Oooooooh am I looking forward to yet another highly entertaining, educating and fun masterly build! 
*rubs hands*    








AeroScale :: Ju 388- Planet Models 1/48 Resin

And for those of you who haven't yet seen ChukW's masterly build of his 1/48 Me-410 A1 Promodeler, here's the link:

http://www.aeroscale.co.uk/modules.php?op=modload&name=SquawkBox&file=index&req=viewtopic&topic_id=136015#1134358


----------



## Crimea_River (Jan 5, 2012)

Great news! I've been using Chuck's 410 build as a reference for mine (although I could do without the cartoons). He's a real master and I look forward to this build.


----------



## Aaron Brooks Wolters (Jan 5, 2012)

I need to progress a LOT further.


----------



## Njaco (Jan 5, 2012)

ALRIGHT!!! I loved his 410! Put mine to shame.
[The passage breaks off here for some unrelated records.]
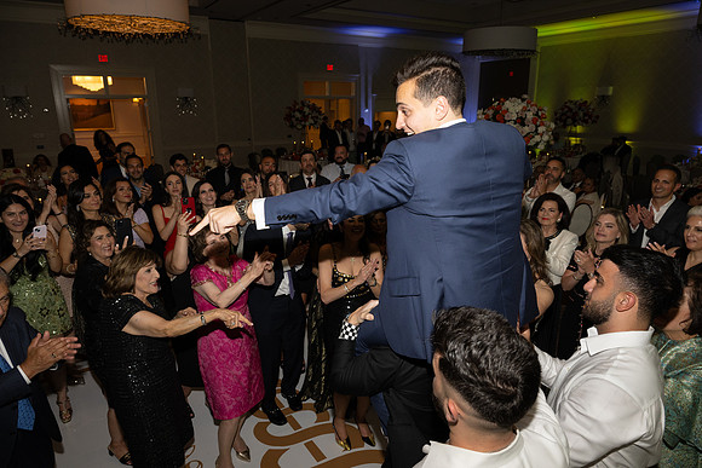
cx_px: 351
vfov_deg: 53.2
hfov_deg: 73.7
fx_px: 468
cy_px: 234
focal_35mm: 24
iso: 800
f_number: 5.6
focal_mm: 24
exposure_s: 1/100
Plus the graphics are coool!!


----------



## Crimea_River (Jan 5, 2012)

Has been at this one for a year already, just a bit longer than my 410.


----------



## vikingBerserker (Jan 5, 2012)

Very cool!


----------



## Hotntot (Jan 5, 2012)

Think I'll learn base jumping or something to up the anti.


----------